A Florists Top Tips for Planning Your Wedding Flowers

A Florists Top Tips for Planning Your Wedding Flowers

Navigating a consultation with a florist can sometimes feel like riding a seesaw. When the florist prompts you with the question, "What is your budget?" the temptation might be to reply with, "Can't you tell me how much I need to spend?" To simplify the process and achieve optimal results, here are our top two tips for clients:

Share Images and Descriptive Language with Your Florist

Streamline your floral inquiry process by providing the florist with 5-10 initial inspiration photos, showcasing your preferred styles for bouquets, centerpieces, and ceremony flowers. In addition to these images, provide a few descriptive adjectives to convey the desired mood. Some examples might be: ethereal, polished, elegant, whimsical, formal, unexpected, romantic, soft, dramatic, floaty, garden-esque. A skilled florist can interpret these cues to craft a unique design tailored to you. Once you've settled on an aesthetic, trust your florist's creativity. They may propose ideas that pleasantly surprise you, capturing your vision in ways you hadn't imagined.

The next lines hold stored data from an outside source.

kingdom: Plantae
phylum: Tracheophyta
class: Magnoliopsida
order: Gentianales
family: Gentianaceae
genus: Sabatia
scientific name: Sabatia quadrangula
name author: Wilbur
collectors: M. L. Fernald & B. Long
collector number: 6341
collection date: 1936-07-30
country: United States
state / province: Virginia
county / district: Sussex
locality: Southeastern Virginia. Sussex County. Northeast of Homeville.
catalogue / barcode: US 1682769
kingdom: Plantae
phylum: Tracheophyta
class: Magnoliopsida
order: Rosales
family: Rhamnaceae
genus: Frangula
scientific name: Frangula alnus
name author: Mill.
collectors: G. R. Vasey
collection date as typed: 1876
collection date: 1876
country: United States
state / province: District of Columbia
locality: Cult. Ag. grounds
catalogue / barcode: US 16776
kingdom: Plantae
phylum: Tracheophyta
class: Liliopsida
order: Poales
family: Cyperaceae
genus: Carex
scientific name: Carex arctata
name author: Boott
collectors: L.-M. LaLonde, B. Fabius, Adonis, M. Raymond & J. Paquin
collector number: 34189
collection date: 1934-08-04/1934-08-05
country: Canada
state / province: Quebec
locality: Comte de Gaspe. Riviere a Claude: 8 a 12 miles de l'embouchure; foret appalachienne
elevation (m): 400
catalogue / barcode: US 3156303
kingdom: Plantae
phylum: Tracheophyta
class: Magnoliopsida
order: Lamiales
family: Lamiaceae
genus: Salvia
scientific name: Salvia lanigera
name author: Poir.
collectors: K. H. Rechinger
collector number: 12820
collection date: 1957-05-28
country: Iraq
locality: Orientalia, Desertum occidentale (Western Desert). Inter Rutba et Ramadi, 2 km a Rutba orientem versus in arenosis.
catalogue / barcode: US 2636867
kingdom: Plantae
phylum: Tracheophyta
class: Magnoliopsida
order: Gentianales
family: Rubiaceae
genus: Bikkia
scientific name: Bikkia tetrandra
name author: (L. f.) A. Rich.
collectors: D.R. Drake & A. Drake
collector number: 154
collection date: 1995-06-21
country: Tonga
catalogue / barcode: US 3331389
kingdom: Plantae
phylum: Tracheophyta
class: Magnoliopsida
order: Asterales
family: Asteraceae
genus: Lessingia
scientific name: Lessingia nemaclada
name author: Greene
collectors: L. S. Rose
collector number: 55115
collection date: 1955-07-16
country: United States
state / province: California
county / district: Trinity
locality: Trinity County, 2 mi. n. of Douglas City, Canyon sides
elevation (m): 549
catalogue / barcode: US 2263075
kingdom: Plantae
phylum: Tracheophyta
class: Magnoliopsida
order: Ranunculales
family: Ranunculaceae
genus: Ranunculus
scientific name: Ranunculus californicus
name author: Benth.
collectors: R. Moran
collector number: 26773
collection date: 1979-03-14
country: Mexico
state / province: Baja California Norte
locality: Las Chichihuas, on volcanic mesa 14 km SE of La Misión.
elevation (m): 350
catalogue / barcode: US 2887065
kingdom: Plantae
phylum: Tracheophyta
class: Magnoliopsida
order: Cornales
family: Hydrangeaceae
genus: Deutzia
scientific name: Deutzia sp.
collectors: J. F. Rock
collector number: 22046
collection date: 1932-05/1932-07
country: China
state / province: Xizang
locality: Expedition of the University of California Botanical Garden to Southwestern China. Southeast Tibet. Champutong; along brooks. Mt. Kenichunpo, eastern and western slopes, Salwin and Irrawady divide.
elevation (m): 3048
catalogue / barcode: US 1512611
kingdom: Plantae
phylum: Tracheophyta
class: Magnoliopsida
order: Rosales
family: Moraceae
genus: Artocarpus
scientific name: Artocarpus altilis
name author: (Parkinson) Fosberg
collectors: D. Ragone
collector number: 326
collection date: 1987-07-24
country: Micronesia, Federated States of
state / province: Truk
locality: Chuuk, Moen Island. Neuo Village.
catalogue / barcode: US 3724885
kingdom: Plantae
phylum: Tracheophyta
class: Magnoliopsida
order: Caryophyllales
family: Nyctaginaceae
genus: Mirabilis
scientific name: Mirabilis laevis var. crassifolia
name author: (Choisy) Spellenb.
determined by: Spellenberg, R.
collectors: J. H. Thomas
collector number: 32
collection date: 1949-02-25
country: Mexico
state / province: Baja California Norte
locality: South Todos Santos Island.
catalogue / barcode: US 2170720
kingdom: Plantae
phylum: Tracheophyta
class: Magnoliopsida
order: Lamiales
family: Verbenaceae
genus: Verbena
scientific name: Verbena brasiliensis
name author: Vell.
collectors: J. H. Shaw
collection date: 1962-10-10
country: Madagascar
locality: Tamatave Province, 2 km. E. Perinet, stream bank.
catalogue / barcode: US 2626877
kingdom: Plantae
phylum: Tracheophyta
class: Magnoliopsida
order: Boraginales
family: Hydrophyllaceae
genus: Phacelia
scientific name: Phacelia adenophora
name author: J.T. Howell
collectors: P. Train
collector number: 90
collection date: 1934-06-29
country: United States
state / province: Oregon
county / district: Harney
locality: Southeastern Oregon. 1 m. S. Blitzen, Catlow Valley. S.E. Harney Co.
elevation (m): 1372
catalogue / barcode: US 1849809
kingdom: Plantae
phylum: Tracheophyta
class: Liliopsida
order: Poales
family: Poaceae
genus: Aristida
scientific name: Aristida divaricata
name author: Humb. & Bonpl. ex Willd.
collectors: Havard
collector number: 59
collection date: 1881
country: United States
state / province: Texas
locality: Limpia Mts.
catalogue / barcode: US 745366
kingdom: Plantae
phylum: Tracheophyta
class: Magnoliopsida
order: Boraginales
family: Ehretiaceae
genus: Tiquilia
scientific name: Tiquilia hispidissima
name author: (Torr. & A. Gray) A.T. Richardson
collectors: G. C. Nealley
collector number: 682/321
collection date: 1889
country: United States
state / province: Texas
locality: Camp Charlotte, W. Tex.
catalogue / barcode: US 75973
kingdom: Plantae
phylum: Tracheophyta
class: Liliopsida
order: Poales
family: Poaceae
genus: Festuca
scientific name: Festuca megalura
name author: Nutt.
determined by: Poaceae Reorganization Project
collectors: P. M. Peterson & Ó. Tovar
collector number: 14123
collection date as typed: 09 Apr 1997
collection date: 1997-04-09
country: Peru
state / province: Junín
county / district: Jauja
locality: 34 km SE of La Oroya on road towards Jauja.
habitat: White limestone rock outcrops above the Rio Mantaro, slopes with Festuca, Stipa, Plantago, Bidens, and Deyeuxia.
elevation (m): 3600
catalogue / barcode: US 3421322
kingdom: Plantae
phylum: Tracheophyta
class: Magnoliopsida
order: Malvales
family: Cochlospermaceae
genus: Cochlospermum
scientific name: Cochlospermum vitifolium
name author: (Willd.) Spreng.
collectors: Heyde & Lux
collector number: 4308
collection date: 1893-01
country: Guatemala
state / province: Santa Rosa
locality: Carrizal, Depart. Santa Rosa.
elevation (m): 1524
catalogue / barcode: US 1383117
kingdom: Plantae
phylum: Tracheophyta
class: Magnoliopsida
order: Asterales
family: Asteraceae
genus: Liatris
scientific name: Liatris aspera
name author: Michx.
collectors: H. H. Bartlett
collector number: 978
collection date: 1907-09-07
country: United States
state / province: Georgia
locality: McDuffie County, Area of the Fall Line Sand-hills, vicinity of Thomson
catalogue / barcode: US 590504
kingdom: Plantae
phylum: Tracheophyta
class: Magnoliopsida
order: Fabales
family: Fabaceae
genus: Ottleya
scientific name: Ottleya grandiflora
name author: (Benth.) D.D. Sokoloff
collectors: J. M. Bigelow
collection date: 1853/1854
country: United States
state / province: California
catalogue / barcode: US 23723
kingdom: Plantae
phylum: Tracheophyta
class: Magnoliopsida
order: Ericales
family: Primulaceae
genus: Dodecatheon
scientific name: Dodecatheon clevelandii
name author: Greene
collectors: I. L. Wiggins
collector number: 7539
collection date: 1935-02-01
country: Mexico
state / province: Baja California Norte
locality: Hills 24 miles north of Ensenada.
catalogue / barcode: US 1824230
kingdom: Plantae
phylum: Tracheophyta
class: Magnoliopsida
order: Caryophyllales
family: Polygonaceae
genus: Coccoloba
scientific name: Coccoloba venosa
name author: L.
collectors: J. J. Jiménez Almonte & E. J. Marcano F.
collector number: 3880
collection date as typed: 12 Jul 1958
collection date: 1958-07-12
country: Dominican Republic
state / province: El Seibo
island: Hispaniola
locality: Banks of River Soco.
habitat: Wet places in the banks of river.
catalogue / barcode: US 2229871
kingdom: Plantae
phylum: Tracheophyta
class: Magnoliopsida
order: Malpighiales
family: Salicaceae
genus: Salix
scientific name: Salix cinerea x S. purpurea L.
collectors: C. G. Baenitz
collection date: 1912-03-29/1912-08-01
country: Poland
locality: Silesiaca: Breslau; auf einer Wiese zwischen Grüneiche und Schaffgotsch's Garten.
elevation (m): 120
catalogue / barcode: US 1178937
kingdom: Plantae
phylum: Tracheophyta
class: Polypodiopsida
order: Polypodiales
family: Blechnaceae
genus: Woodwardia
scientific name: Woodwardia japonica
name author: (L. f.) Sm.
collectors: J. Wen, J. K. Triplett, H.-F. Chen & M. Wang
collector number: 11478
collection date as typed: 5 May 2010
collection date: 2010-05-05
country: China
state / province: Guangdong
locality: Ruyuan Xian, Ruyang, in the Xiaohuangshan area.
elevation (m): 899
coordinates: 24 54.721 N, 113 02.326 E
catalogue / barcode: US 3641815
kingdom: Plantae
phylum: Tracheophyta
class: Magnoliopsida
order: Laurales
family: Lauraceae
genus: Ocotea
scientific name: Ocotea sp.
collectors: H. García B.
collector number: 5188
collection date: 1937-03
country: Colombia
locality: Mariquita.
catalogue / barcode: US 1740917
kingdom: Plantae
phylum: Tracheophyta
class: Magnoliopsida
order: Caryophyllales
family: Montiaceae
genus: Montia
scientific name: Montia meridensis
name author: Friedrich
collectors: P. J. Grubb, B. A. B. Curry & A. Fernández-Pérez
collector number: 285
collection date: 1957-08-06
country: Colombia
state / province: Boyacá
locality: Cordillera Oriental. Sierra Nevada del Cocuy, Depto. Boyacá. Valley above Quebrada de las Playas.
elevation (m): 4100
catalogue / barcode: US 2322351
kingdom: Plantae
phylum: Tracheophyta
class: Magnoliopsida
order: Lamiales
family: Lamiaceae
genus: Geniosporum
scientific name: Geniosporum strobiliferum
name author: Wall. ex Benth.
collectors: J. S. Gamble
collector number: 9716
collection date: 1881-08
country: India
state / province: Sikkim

A floral design plan for an Arizona wedding

The front page of a Juniper Flowers AZ Design Plan


Communicate which floral moments are most important to you

Especially when working with a tighter budget, it's particularly beneficial for your florist to understand where you'd like to focus your budget. If you communicate a preference for allocating more funds towards the ceremony design rather than the centerpieces, your florist can propose more cost-effective options for the tables while enhancing the ceremony with a more elaborate design. Without this clarity, your florist might present a design plan that spreads the budget thinly across all areas, potentially resulting in an underwhelming outcome overall. If you're not sure which floral moments are most important, ask your florist for guidance on where you could best allocate your funds. When reviewing the florist's proposal, it's perfectly acceptable to tell them you'd prefer to cut back in one area, and prioritize another area.